Task prompt:
Give back every record word for word, keeping the pictures out.

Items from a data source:
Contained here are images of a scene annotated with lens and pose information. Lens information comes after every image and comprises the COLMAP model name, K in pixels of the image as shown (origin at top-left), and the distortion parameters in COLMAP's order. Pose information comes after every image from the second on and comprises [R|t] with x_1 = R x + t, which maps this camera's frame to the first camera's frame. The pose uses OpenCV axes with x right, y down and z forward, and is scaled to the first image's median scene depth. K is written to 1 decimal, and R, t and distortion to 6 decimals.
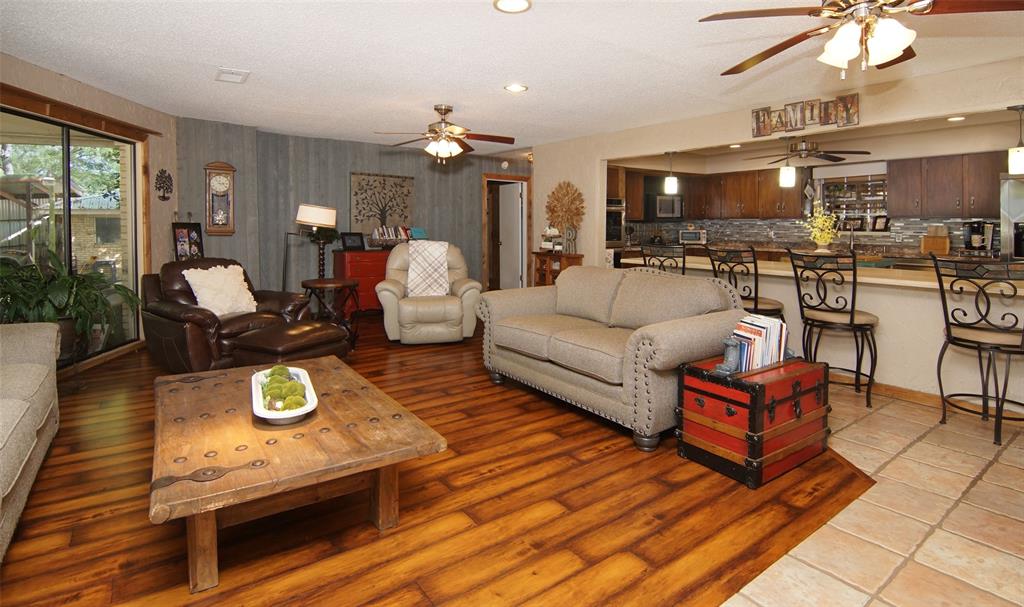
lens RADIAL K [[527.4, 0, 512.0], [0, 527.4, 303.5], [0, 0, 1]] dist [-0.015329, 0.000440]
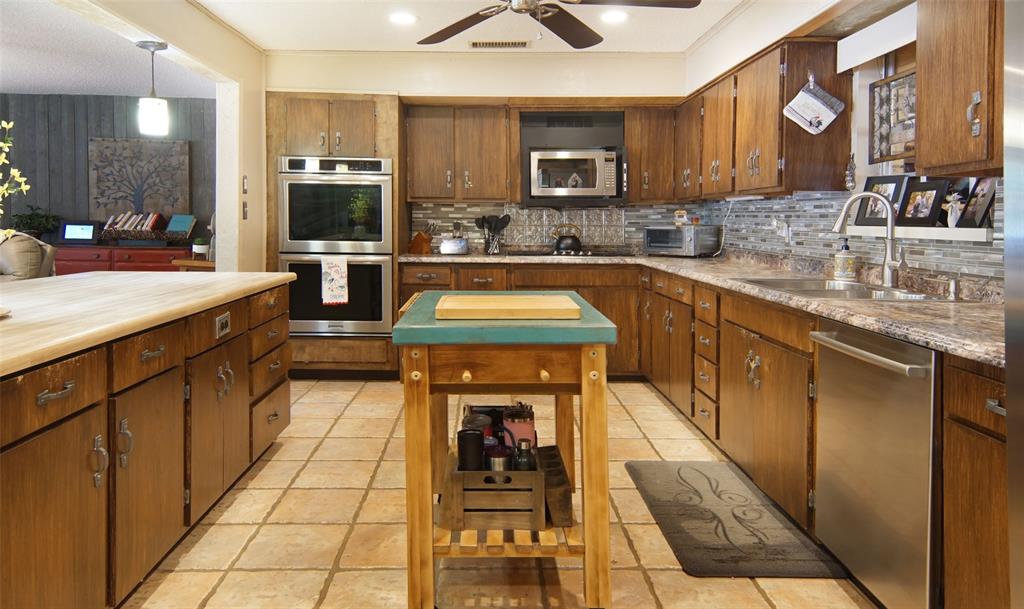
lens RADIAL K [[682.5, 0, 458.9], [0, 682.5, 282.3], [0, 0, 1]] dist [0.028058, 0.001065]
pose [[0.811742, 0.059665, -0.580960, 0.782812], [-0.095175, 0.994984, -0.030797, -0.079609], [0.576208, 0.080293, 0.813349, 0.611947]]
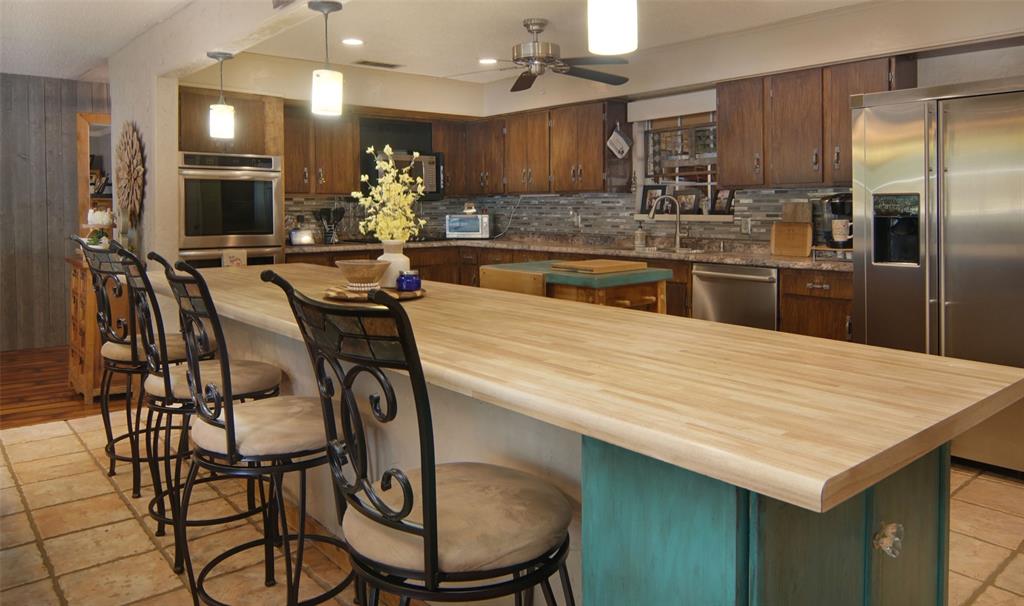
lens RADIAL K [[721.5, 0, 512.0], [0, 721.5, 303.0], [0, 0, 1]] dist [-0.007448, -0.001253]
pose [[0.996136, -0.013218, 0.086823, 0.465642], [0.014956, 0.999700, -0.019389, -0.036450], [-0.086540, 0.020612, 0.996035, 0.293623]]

Problem solution:
Contained here are images of a scene annotated with lens and pose information. Lens information comes after every image and comprises the COLMAP model name, K in pixels of the image as shown (origin at top-left), and the distortion parameters in COLMAP's order. Pose information comes after every image from the second on and comprises [R|t] with x_1 = R x + t, which maps this camera's frame to the first camera's frame. The pose uses OpenCV axes with x right, y down and z forward, and is scaled to the first image's median scene depth. K is written to 1 decimal, and R, t and distortion to 6 decimals.
lens RADIAL K [[527.4, 0, 512.0], [0, 527.4, 303.5], [0, 0, 1]] dist [-0.015329, 0.000440]
lens RADIAL K [[682.5, 0, 458.9], [0, 682.5, 282.3], [0, 0, 1]] dist [0.028058, 0.001065]
pose [[0.811742, 0.059665, -0.580960, 0.782812], [-0.095175, 0.994984, -0.030797, -0.079609], [0.576208, 0.080293, 0.813349, 0.611947]]
lens RADIAL K [[721.5, 0, 512.0], [0, 721.5, 303.0], [0, 0, 1]] dist [-0.007448, -0.001253]
pose [[0.996136, -0.013218, 0.086823, 0.465642], [0.014956, 0.999700, -0.019389, -0.036450], [-0.086540, 0.020612, 0.996035, 0.293623]]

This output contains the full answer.